Here are some entries; quote each one exactly.
START RECORDS SUPPLIED
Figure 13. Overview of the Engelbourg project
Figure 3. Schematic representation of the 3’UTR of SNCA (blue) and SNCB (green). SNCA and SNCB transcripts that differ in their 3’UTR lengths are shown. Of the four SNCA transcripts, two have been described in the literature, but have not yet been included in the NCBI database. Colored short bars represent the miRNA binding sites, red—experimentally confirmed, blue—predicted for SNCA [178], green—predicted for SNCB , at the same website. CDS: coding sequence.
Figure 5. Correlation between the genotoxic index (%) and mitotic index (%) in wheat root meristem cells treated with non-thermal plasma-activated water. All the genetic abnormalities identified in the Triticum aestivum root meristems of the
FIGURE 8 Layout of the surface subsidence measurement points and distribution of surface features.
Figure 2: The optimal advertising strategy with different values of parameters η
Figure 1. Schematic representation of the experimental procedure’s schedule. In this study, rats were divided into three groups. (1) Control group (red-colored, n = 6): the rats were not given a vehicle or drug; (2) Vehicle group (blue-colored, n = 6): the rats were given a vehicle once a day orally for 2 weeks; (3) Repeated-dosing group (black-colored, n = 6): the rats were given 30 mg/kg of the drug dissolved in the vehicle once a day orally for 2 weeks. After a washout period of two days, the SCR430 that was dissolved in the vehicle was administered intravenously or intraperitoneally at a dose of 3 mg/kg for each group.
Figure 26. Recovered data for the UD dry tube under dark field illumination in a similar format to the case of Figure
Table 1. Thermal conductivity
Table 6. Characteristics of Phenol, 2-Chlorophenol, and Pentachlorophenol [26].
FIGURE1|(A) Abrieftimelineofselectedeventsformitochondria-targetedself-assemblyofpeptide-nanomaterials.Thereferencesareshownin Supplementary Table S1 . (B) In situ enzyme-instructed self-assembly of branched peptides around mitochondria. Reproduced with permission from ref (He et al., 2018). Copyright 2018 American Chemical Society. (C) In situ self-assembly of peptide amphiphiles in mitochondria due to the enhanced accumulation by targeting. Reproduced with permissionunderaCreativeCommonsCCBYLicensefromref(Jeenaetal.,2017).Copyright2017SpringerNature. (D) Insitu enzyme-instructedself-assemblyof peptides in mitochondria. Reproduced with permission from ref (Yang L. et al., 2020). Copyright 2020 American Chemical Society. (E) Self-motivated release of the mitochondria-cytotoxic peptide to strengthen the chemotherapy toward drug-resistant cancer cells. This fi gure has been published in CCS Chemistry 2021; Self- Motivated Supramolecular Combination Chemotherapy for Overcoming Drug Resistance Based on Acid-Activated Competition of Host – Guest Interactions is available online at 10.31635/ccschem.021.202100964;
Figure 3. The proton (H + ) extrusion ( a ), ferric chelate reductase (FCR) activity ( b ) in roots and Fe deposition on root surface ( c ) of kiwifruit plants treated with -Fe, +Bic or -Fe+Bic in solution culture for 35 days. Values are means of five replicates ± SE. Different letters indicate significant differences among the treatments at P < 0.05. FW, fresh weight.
END RECORDS SUPPLIED
WRITTEN SOLUTION:
Figure 13. Overview of the Engelbourg project
Figure 3. Schematic representation of the 3’UTR of SNCA (blue) and SNCB (green). SNCA and SNCB transcripts that differ in their 3’UTR lengths are shown. Of the four SNCA transcripts, two have been described in the literature, but have not yet been included in the NCBI database. Colored short bars represent the miRNA binding sites, red—experimentally confirmed, blue—predicted for SNCA [178], green—predicted for SNCB , at the same website. CDS: coding sequence.
Figure 5. Correlation between the genotoxic index (%) and mitotic index (%) in wheat root meristem cells treated with non-thermal plasma-activated water. All the genetic abnormalities identified in the Triticum aestivum root meristems of the
FIGURE 8 Layout of the surface subsidence measurement points and distribution of surface features.
Figure 2: The optimal advertising strategy with different values of parameters η
Figure 1. Schematic representation of the experimental procedure’s schedule. In this study, rats were divided into three groups. (1) Control group (red-colored, n = 6): the rats were not given a vehicle or drug; (2) Vehicle group (blue-colored, n = 6): the rats were given a vehicle once a day orally for 2 weeks; (3) Repeated-dosing group (black-colored, n = 6): the rats were given 30 mg/kg of the drug dissolved in the vehicle once a day orally for 2 weeks. After a washout period of two days, the SCR430 that was dissolved in the vehicle was administered intravenously or intraperitoneally at a dose of 3 mg/kg for each group.
Figure 26. Recovered data for the UD dry tube under dark field illumination in a similar format to the case of Figure
Table 1. Thermal conductivity
Table 6. Characteristics of Phenol, 2-Chlorophenol, and Pentachlorophenol [26].
FIGURE1|(A) Abrieftimelineofselectedeventsformitochondria-targetedself-assemblyofpeptide-nanomaterials.Thereferencesareshownin Supplementary Table S1 . (B) In situ enzyme-instructed self-assembly of branched peptides around mitochondria. Reproduced with permission from ref (He et al., 2018). Copyright 2018 American Chemical Society. (C) In situ self-assembly of peptide amphiphiles in mitochondria due to the enhanced accumulation by targeting. Reproduced with permissionunderaCreativeCommonsCCBYLicensefromref(Jeenaetal.,2017).Copyright2017SpringerNature. (D) Insitu enzyme-instructedself-assemblyof peptides in mitochondria. Reproduced with permission from ref (Yang L. et al., 2020). Copyright 2020 American Chemical Society. (E) Self-motivated release of the mitochondria-cytotoxic peptide to strengthen the chemotherapy toward drug-resistant cancer cells. This fi gure has been published in CCS Chemistry 2021; Self- Motivated Supramolecular Combination Chemotherapy for Overcoming Drug Resistance Based on Acid-Activated Competition of Host – Guest Interactions is available online at 10.31635/ccschem.021.202100964;
Figure 3. The proton (H + ) extrusion ( a ), ferric chelate reductase (FCR) activity ( b ) in roots and Fe deposition on root surface ( c ) of kiwifruit plants treated with -Fe, +Bic or -Fe+Bic in solution culture for 35 days. Values are means of five replicates ± SE. Different letters indicate significant differences among the treatments at P < 0.05. FW, fresh weight.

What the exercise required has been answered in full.